Today the Biblioteka Narodowa is one of the largest in Poland. In 2016, there were over 8,500,000 units in the library stacks, including over 162,000 volumes of prints produced before 1801, over 26,000 manuscript units (including over 7,000 music manuscripts), over 120,000 printed music and 485,000 illustrations. There are also photographs and other iconographic documents, over 130,000 atlases and maps, over 2,000,000 units documenting social life, over 2,000,000 books and over 1,000,000 titles in periodicals from the 19th to 21st centuries. Century.

The objects include 151 maps from the Codex Suprasliensis , which was included in the UNESCO World Document Heritage Register in 2007 .
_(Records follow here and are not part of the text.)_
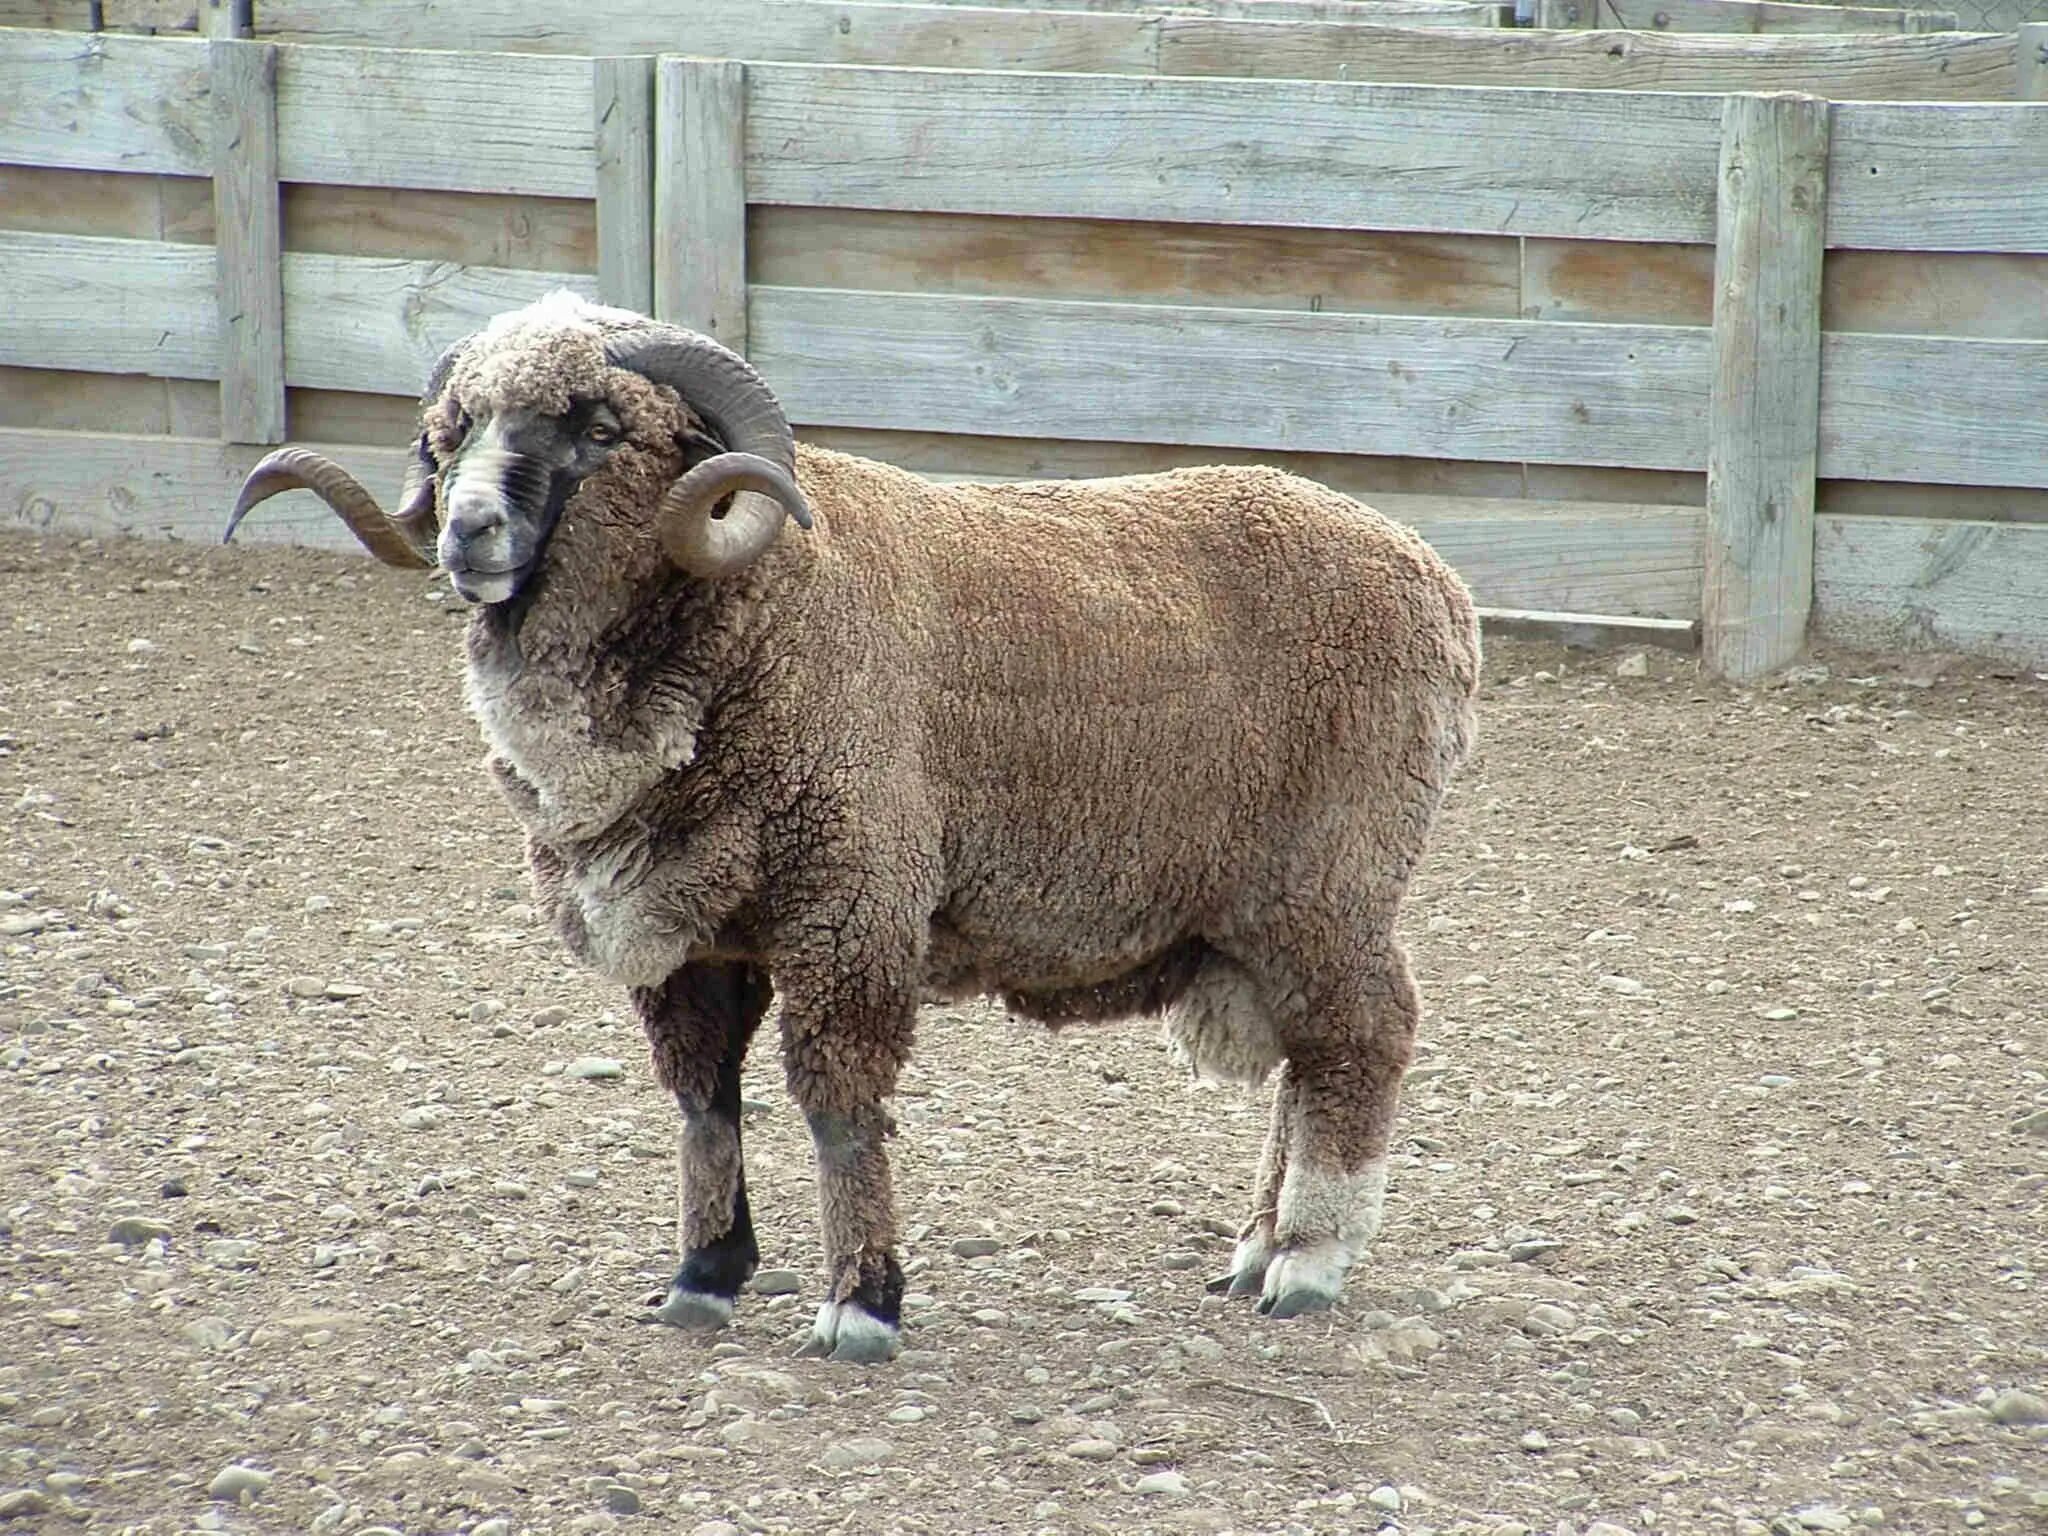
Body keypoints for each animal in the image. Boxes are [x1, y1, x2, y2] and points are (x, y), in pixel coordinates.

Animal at [224, 288, 1482, 1359]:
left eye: (597, 427)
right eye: (452, 430)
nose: (468, 532)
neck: (765, 607)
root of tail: (1440, 587)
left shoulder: (850, 907)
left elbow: (836, 1107)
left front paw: (860, 1305)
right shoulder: (692, 936)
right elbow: (702, 1103)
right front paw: (703, 1278)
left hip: (1327, 877)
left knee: (1363, 1037)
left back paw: (1307, 1262)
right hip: (1261, 913)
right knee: (1306, 1059)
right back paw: (1256, 1247)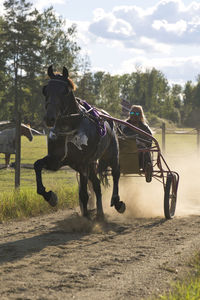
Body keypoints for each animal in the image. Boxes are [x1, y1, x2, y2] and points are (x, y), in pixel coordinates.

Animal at [34, 66, 125, 218]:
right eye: (45, 89)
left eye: (65, 91)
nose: (50, 118)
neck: (70, 126)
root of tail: (108, 117)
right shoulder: (57, 160)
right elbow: (37, 165)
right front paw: (50, 196)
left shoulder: (83, 163)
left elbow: (83, 194)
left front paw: (86, 217)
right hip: (91, 163)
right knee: (97, 184)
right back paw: (100, 213)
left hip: (112, 154)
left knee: (116, 174)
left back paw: (117, 202)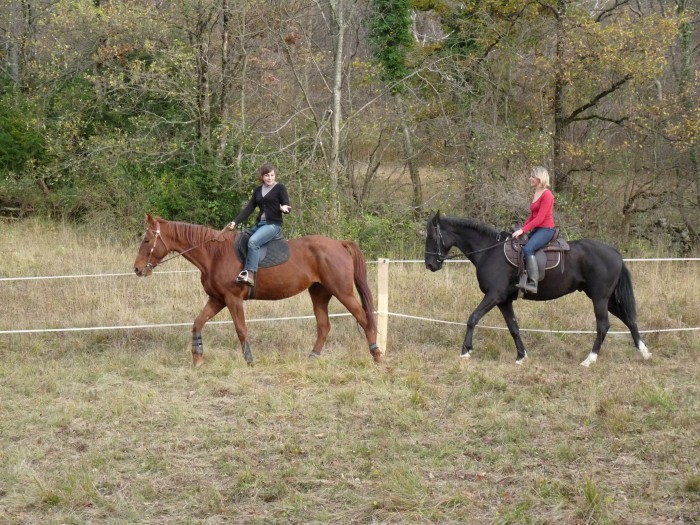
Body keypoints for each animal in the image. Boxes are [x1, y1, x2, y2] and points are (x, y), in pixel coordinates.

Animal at [131, 213, 382, 364]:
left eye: (146, 240)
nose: (137, 269)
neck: (214, 255)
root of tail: (339, 243)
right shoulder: (217, 300)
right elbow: (197, 323)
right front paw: (198, 357)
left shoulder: (232, 299)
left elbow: (241, 329)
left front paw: (249, 360)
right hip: (319, 293)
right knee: (324, 326)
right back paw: (313, 357)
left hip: (342, 292)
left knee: (363, 318)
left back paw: (376, 355)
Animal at [424, 211, 652, 366]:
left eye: (432, 237)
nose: (430, 265)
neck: (489, 251)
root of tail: (615, 253)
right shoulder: (504, 300)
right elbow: (513, 327)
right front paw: (521, 356)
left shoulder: (494, 296)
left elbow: (472, 318)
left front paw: (466, 351)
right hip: (608, 299)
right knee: (630, 320)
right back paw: (644, 352)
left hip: (600, 298)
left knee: (603, 325)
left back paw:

In 2012 the Library Authority signed a contract that included 1.3 million records from the Polish library in WorldCat .

See also

Web links

Commons : Biblioteka Narodowa  - collection of images, videos and audio files

Individual evidence

  1. ^ "Polish Libraries" na liście punktowanych czasopism naukowych . Polish National Library.
  2. ^ Andrzej Kłossowski: Biblioteka Narodowa w Warszawie. Zbiory i działalność. Warsaw 1990, pp. 9-10.
  3. Katarzyna Czechowicz: The 260th anniversary of opening the Załuski Library ( Memento of August 14, 2017 in the Internet Archive ). In: eduskrypt.pl. August 14, 2007.
  4. ^ Maria Witt: French culture overseas, Warsaw's Zaluski. FYI France.
  5. a b Joanna Pasztaleniec-Jarzyńska, Halina Tchórzewska-Kabata: The National Library in Warsaw. Tradition and the present day. Warsaw 1990, p. 3.
  6. Maria Brynda, Wanda Klenczon, Anna Stolarczyk: Biblioteka Narodowa. National Library. In: Bernhard Fabian (Hrsg.): Handbook of the historical book collections in Germany, Austria and Europe (digitized by Günter Kükenshöner). 2003, p. 1.3.
  7. ^ Encyklopedia Warszawy. Warsaw 1994, p. 60.
  8. a b National Library of Poland will add 1.3 million more records to WorldCat. Research information.
  9. Codex Suprasliensis during conservation ( Memento of October 20, 2013 in the Internet Archive ). UNESCO.